The Review also recommends re-skilling or up-skilling one million industrial workers over the next five years to enable digital technologies to be deployed and successfully exploited through a Single Industrial Digitalisation Skills Strategy.
Innovation: Re-focus existing landscape by increasing capacity and capability through creating 12 ‘Digital Innovation Hubs’, eight large-scale demonstrators and five digital research centres focused on developing new technologies as part of a new National Innovation Programme.
Leadership: Establish a national body, Made Smarter UK (MSUK) Commission, comprising Industry, government, academia, FE and leading research and innovation organisations, responsible for developing the UK as a leader in Industrial Digitalisation Technologies (IDT) and skills.
The recommendations will be considered by the government and used to inform work towards a sector deal between government and industry.
“The business community has pulled together to shape these recommendations that will speed up technology adoption and bring new energy to the manufacturing sector,” said CBI, Director General Carolyn Fairbairn. “The UK must compete with China, the USA and much of Europe where there are already advanced plans to embrace the fourth industrial revolution. I urge the government to consider these plans carefully, as they are focused on increasing productivity and wages, especially in smaller businesses.”

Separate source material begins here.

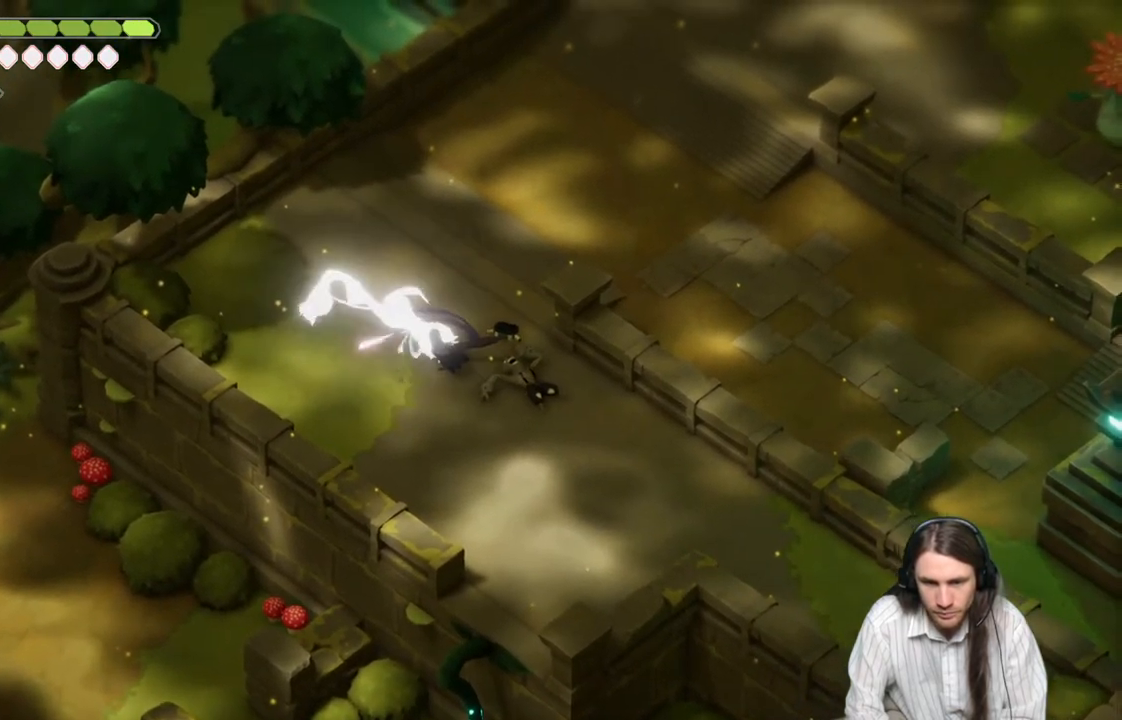
{"buttons": [], "left_stick": "up-left", "right_stick": "center", "events": [[50, "L1", "down"], [167, "L1", "up"], [233, "L1", "down"], [267, "L3", "down"], [333, "L3", "up"], [350, "L1", "up"]]}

The government’s Industrial Strategy Green Paper, launched in January identified industrial digitalisation as one of five potential early sector deals and the Review began work with stakeholders to identify opportunities for how government and industry can work together.
The Review brought together input and recommendations from over 200 stakeholders including Rolls Royce, GKN, IBM, and Accenture. The Review also received input from SMEs such as Yamazaki Mazak and Vertizan, Cambridge and Newcastle Universities, and the Digital Catapult and High Value Manufacturing Catapult.
Commenting on today’s report, Chris Richards, head of business environment policy at EEF, said: “The digitisation of manufacturing is real and is happening at pace, but this speed could create major winners and losers unless all of industry moves together.
“The opportunities are significant and the review highlights the barriers to adoption of new digital technologies that could stop us moving up the ranks, particularly the need for better leadership and a culture shift on innovation to boost adoption – particularly amongst SMEs.”